C E R T I F I C A T I O N

Pursuant to Section 13, Article VIII of the Constitution, and the Division Chairperson’s Attestation, it is hereby certified that the conclusions in the above Decision were reached in consultation before the case was assigned to the writer of the opinion of the Court’s Division.

REYNATO S. PUNO
Chief Justice


Footnotes

* Designated additional Member of the Second Division per Special Order No. 645 dated May 15, 2009.

** Designated additional Member of the Second Division effective June 3, 2009 per Special Order No. 658 dated June 3, 2009.

*** Designated additional Member of the Second Division effective May 11, 2009, per Special Order No. 635 dated May 7, 2009.

1 Under Rule 45 of the Rules of Court.

2 Dated May 3, 2006 and penned by Justice Eliezer R. De Los Santos, with Justice Jose C. Reyes and Justice Arturo G. Tayag concurring; rollo, pp. 38-53.

3 Dated January 28, 2003 and June 2, 2003; id., pp. 159-167 and pp. 196-201, respectively.

4 Shell sent an earlier letter dated December 3, 1999 asking for an extension of time to file a reply to the respondent’s November 19 letter.

5 Docketed as Civil Case No. 02-103300; rollo, pp. 82-86.

6 The two other collection cases filed with the RTC of Manila were docketed as Civil Case Nos. 02-103191 and 02-103192; summonses in these two cases were received by Shell on April 25 and 30, 2002; id., pp. 88-99.

7 Id., pp. 108-109.

8 G.R. No. L-46954, July 20, 1982, 115 SCRA 278.

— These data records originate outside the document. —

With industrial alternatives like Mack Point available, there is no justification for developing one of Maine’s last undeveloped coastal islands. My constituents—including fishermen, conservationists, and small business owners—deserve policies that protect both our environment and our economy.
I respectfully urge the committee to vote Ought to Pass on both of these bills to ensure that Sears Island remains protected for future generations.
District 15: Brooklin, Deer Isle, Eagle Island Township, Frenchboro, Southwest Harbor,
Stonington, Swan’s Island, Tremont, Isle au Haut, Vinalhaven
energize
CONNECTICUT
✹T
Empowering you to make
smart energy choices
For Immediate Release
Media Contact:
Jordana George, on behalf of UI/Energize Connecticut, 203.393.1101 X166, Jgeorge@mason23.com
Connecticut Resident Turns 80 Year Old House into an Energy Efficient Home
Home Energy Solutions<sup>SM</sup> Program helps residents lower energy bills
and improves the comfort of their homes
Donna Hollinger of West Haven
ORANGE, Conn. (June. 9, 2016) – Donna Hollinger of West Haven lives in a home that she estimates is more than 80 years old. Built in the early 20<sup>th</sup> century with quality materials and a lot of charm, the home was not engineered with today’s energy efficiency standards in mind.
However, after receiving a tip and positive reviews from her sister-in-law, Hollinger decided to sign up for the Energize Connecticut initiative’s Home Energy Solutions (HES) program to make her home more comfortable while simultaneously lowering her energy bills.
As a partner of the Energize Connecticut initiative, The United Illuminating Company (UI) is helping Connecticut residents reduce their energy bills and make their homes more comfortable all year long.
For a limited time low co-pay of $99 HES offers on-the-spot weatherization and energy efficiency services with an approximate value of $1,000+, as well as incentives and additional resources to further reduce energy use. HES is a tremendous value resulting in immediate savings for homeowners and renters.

9 Commissioner of Internal Revenue, as the assessment was under the National Internal Revenue Code, supra note 8, p. 286.

10 Rollo, pp. 159-167.

11 Respondent’s Motion for Reconsideration was denied in the CTA Resolution dated June 2, 2003; id., pp. 196-201.

12 Supra note 2.

13 Supra note 8.

14 The Law Creating the Court of Tax Appeals, and For Other Purposes; RA No. 1125 was amended by RA No. 9282 on March 30, 2004.

15 NIRC, Section 228.

16 The records did not disclose the exact dates when the liquidation of entries were made, but they most likely refer to importations made by Shell on or before 1997 and 1998, as payments using the TCCs were made in 1997 and 1998.

17 G.R. No. 161953, March 6, 2008, 547 SCRA 701.

18 Id.

19 G.R. No. L-39910, September 26, 1988, 165 SCRA 571.